**WHAT TO PRODUCE**
Reproduce the listing that follows word for word, without its pictures.
EXERCISE DATA below:
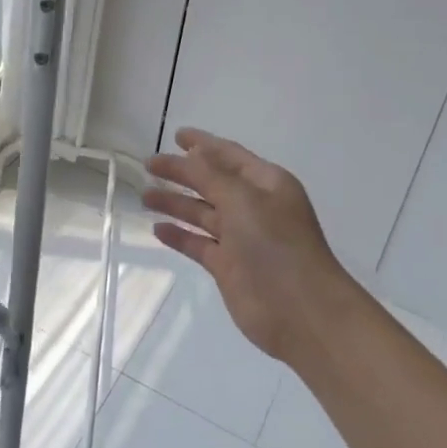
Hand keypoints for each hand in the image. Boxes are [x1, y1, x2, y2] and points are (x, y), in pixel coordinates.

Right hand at [144, 129, 365, 364]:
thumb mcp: (242, 200)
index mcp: (266, 183)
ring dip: (176, 203)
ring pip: (202, 213)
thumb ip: (211, 175)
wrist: (301, 311)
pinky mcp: (228, 266)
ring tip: (145, 196)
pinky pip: (198, 243)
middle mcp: (254, 207)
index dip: (203, 144)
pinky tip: (158, 229)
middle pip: (211, 182)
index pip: (229, 155)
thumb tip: (192, 153)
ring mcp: (241, 238)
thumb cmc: (276, 245)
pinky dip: (179, 235)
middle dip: (182, 173)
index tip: (175, 135)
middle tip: (149, 165)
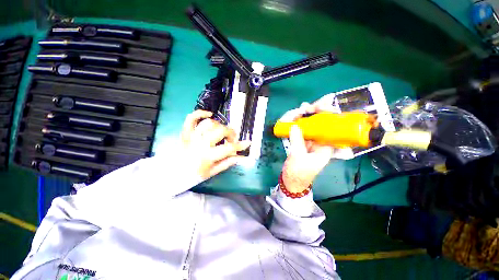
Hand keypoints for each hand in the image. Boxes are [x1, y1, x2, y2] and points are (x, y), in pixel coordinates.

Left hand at [181, 110, 249, 179]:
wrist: (173, 173)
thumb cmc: (194, 174)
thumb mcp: (212, 172)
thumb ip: (227, 163)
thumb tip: (240, 157)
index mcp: (207, 155)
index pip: (228, 148)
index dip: (240, 145)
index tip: (247, 143)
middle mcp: (200, 143)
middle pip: (220, 131)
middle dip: (231, 134)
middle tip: (232, 139)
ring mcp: (192, 136)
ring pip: (210, 123)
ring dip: (219, 126)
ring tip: (221, 132)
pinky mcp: (185, 132)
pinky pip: (192, 118)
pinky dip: (201, 113)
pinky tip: (210, 115)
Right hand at [281, 103, 334, 192]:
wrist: (292, 182)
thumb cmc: (299, 173)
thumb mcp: (298, 158)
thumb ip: (297, 141)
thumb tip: (294, 126)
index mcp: (326, 147)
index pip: (332, 127)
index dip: (329, 115)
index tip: (321, 106)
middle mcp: (321, 142)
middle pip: (322, 124)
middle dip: (315, 113)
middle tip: (306, 107)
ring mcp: (311, 142)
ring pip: (311, 125)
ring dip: (305, 117)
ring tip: (299, 110)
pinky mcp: (302, 142)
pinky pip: (301, 130)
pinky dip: (297, 123)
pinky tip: (294, 117)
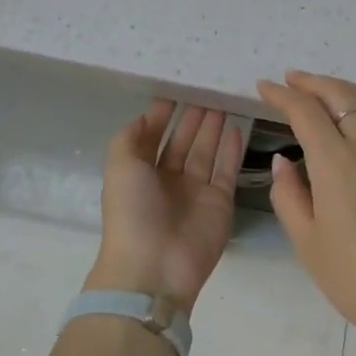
End of EXERCISE DATA.
**REPLY TO THE TASK**
Hand keypoints for each hand in the image. Boxes are [x1, y1, x2, y2] and points are (x, y), in pixel coordinates.

Right hand at [144, 129, 365, 364]:
thumb mcp: (242, 200)
index mcp: (266, 183)
ring dip: (176, 203)
ring pip: (202, 213)
thumb ip: (211, 175)
wrist: (301, 311)
pinky mcp: (228, 266)
ring tip: (145, 196)
pinky pip: (198, 243)
middle mcp: (254, 207)
index dip: (203, 144)
pinky tip: (158, 229)
middle pip: (211, 182)
index pip: (229, 155)
thumb tip: (192, 153)
ring mcp: (241, 238)
thumb cmc: (276, 245)
pinky dip: (179, 235)
middle dip: (182, 173)
index tip: (175, 135)
middle tip: (149, 165)
Hand keypoints for each hand in the image. Boxes are [x1, y1, x2, y2] and points are (x, y), in pixel coordinates.

Left hand at [181, 110, 249, 179]:
wrist: (173, 173)
thumb cmc: (194, 174)
thumb mcp: (212, 172)
thumb ip: (227, 163)
thumb tip: (240, 157)
index mcp: (207, 155)
index pip: (228, 148)
index dip: (240, 145)
index tip: (247, 143)
middle mcp: (200, 143)
middle pip: (220, 131)
middle dip: (231, 134)
middle tip: (232, 139)
ring mcp: (192, 136)
ring pip: (210, 123)
ring dip: (219, 126)
ring tip: (221, 132)
pinky mcp: (185, 132)
pinky pip: (192, 118)
pinky dip: (201, 113)
pinky tip: (210, 115)
Right hand at [281, 103, 334, 192]:
wrist: (292, 182)
thumb cmc: (299, 173)
thumb mcp: (298, 158)
thumb ip: (297, 141)
thumb tip: (294, 126)
index mcp: (326, 147)
index pip: (332, 127)
index dip: (329, 115)
index tip: (321, 106)
middle mcp: (321, 142)
middle pip: (322, 124)
middle dip: (315, 113)
middle tip: (306, 107)
ring mcp: (311, 142)
ring pip: (311, 125)
ring dip: (305, 117)
ring tip: (299, 110)
pinky mcp: (302, 142)
pinky pip: (301, 130)
pinky dip: (297, 123)
pinky tip: (294, 117)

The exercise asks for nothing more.